Stored items
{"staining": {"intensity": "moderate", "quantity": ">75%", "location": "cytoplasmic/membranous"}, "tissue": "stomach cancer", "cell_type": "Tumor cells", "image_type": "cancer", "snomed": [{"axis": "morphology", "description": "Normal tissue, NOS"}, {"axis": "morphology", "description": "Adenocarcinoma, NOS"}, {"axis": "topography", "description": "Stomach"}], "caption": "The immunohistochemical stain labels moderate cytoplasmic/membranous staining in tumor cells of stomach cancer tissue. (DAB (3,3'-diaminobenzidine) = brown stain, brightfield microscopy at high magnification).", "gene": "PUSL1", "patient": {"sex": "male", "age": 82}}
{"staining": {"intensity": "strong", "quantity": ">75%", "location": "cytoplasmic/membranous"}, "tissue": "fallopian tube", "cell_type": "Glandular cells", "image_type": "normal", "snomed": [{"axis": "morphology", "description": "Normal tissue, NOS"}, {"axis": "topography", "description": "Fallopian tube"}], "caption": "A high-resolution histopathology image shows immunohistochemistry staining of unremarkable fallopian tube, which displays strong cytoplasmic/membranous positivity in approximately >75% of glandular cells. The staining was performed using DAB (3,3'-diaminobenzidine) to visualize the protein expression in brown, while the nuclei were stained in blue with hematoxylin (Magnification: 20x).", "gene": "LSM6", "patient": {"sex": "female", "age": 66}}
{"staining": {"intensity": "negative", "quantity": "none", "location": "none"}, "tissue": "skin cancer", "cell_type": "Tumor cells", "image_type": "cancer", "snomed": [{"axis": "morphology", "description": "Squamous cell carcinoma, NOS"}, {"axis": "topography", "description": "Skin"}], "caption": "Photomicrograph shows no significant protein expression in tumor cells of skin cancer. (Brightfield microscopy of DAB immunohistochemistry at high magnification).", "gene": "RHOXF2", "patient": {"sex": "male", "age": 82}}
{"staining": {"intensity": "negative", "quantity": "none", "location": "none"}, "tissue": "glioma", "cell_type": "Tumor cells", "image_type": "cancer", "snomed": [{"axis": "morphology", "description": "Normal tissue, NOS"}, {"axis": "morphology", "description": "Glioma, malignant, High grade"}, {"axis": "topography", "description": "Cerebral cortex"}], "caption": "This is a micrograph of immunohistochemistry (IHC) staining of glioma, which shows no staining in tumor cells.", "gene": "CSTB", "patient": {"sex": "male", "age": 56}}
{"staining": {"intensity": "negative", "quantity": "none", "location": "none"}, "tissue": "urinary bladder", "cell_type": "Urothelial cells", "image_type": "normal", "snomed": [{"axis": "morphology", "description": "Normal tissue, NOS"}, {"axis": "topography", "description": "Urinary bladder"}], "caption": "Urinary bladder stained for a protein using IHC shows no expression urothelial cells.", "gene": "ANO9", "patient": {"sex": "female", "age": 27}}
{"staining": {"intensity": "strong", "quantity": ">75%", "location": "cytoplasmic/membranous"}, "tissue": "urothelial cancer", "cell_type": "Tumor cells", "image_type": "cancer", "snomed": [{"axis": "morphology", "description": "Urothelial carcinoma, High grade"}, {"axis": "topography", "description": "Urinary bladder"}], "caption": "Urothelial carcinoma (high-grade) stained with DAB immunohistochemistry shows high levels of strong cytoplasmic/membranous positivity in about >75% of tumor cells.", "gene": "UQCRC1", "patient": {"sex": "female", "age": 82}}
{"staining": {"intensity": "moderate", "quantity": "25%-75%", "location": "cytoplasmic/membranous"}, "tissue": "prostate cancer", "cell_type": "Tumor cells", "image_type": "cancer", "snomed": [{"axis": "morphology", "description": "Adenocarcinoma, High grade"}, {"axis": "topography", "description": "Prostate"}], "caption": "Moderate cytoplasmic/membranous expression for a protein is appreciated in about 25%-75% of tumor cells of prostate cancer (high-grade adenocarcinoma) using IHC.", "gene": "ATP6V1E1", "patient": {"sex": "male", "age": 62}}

Task goal: To complete this exercise, set down every line above exactly once more.

Solution to this problem:
{"staining": {"intensity": "moderate", "quantity": ">75%", "location": "cytoplasmic/membranous"}, "tissue": "stomach cancer", "cell_type": "Tumor cells", "image_type": "cancer", "snomed": [{"axis": "morphology", "description": "Normal tissue, NOS"}, {"axis": "morphology", "description": "Adenocarcinoma, NOS"}, {"axis": "topography", "description": "Stomach"}], "caption": "The immunohistochemical stain labels moderate cytoplasmic/membranous staining in tumor cells of stomach cancer tissue. (DAB (3,3'-diaminobenzidine) = brown stain, brightfield microscopy at high magnification).", "gene": "PUSL1", "patient": {"sex": "male", "age": 82}}
{"staining": {"intensity": "strong", "quantity": ">75%", "location": "cytoplasmic/membranous"}, "tissue": "fallopian tube", "cell_type": "Glandular cells", "image_type": "normal", "snomed": [{"axis": "morphology", "description": "Normal tissue, NOS"}, {"axis": "topography", "description": "Fallopian tube"}], "caption": "A high-resolution histopathology image shows immunohistochemistry staining of unremarkable fallopian tube, which displays strong cytoplasmic/membranous positivity in approximately >75% of glandular cells. The staining was performed using DAB (3,3'-diaminobenzidine) to visualize the protein expression in brown, while the nuclei were stained in blue with hematoxylin (Magnification: 20x).", "gene": "LSM6", "patient": {"sex": "female", "age": 66}}
{"staining": {"intensity": "negative", "quantity": "none", "location": "none"}, "tissue": "skin cancer", "cell_type": "Tumor cells", "image_type": "cancer", "snomed": [{"axis": "morphology", "description": "Squamous cell carcinoma, NOS"}, {"axis": "topography", "description": "Skin"}], "caption": "Photomicrograph shows no significant protein expression in tumor cells of skin cancer. (Brightfield microscopy of DAB immunohistochemistry at high magnification).", "gene": "RHOXF2", "patient": {"sex": "male", "age": 82}}
{"staining": {"intensity": "negative", "quantity": "none", "location": "none"}, "tissue": "glioma", "cell_type": "Tumor cells", "image_type": "cancer", "snomed": [{"axis": "morphology", "description": "Normal tissue, NOS"}, {"axis": "morphology", "description": "Glioma, malignant, High grade"}, {"axis": "topography", "description": "Cerebral cortex"}], "caption": "This is a micrograph of immunohistochemistry (IHC) staining of glioma, which shows no staining in tumor cells.", "gene": "CSTB", "patient": {"sex": "male", "age": 56}}
{"staining": {"intensity": "negative", "quantity": "none", "location": "none"}, "tissue": "urinary bladder", "cell_type": "Urothelial cells", "image_type": "normal", "snomed": [{"axis": "morphology", "description": "Normal tissue, NOS"}, {"axis": "topography", "description": "Urinary bladder"}], "caption": "Urinary bladder stained for a protein using IHC shows no expression urothelial cells.", "gene": "ANO9", "patient": {"sex": "female", "age": 27}}
{"staining": {"intensity": "strong", "quantity": ">75%", "location": "cytoplasmic/membranous"}, "tissue": "urothelial cancer", "cell_type": "Tumor cells", "image_type": "cancer", "snomed": [{"axis": "morphology", "description": "Urothelial carcinoma, High grade"}, {"axis": "topography", "description": "Urinary bladder"}], "caption": "Urothelial carcinoma (high-grade) stained with DAB immunohistochemistry shows high levels of strong cytoplasmic/membranous positivity in about >75% of tumor cells.", "gene": "UQCRC1", "patient": {"sex": "female", "age": 82}}
{"staining": {"intensity": "moderate", "quantity": "25%-75%", "location": "cytoplasmic/membranous"}, "tissue": "prostate cancer", "cell_type": "Tumor cells", "image_type": "cancer", "snomed": [{"axis": "morphology", "description": "Adenocarcinoma, High grade"}, {"axis": "topography", "description": "Prostate"}], "caption": "Moderate cytoplasmic/membranous expression for a protein is appreciated in about 25%-75% of tumor cells of prostate cancer (high-grade adenocarcinoma) using IHC.", "gene": "ATP6V1E1", "patient": {"sex": "male", "age": 62}}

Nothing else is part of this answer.